JOB: Which lines of the records below contain the string "Carpenter"? Report each of them.

[Extracted records]
= Beginning of Section =
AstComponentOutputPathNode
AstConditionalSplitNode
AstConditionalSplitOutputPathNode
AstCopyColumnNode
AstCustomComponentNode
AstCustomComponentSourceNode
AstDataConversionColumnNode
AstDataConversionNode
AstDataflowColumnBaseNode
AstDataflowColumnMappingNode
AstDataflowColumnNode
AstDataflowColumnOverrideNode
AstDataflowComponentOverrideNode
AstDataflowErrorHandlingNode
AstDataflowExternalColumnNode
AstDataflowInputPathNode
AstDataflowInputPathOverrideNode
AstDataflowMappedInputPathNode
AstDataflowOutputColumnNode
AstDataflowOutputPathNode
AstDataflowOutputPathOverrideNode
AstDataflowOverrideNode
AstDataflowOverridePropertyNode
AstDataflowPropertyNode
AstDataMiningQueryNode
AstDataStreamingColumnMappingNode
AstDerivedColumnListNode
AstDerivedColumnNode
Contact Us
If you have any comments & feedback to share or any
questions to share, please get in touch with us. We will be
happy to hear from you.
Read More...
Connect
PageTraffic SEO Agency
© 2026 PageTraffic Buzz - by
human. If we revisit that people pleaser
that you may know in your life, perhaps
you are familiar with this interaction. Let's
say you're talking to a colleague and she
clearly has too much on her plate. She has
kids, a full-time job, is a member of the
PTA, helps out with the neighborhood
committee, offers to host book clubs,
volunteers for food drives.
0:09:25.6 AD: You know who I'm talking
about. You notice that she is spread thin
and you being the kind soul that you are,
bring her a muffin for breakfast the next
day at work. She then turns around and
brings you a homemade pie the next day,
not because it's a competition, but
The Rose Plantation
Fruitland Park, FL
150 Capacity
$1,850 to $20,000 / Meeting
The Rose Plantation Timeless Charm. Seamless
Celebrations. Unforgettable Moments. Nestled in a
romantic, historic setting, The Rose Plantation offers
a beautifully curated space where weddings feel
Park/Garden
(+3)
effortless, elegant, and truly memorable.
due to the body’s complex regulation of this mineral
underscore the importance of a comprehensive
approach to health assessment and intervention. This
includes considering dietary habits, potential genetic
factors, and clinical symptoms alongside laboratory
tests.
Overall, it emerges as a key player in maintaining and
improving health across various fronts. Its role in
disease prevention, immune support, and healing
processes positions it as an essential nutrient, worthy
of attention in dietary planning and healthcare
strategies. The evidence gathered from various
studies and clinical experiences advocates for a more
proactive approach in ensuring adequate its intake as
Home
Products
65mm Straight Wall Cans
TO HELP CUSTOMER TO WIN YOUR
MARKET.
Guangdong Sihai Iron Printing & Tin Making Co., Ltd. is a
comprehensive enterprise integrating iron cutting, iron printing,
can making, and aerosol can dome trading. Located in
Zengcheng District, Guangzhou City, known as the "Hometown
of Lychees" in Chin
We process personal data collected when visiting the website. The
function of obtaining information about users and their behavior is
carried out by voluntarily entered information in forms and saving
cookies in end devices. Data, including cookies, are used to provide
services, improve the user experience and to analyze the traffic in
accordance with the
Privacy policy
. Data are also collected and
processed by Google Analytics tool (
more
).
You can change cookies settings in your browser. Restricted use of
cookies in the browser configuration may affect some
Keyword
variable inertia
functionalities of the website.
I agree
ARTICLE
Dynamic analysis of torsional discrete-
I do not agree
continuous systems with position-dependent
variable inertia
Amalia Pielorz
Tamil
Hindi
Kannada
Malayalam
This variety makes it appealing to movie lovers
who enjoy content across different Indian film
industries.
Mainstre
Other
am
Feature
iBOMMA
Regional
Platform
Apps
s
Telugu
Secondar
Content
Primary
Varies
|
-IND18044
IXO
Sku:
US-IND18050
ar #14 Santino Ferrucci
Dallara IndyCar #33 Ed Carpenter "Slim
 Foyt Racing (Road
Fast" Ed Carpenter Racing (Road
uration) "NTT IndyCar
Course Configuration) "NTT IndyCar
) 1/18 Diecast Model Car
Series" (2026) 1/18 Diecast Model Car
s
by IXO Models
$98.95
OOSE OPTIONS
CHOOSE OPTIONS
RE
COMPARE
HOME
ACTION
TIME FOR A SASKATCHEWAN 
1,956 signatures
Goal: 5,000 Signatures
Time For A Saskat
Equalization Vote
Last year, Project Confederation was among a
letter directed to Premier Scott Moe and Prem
= End of Section =
WRITTEN SOLUTION:
Dallara IndyCar #33 Ed Carpenter "Slim
Fast" Ed Carpenter Racing (Road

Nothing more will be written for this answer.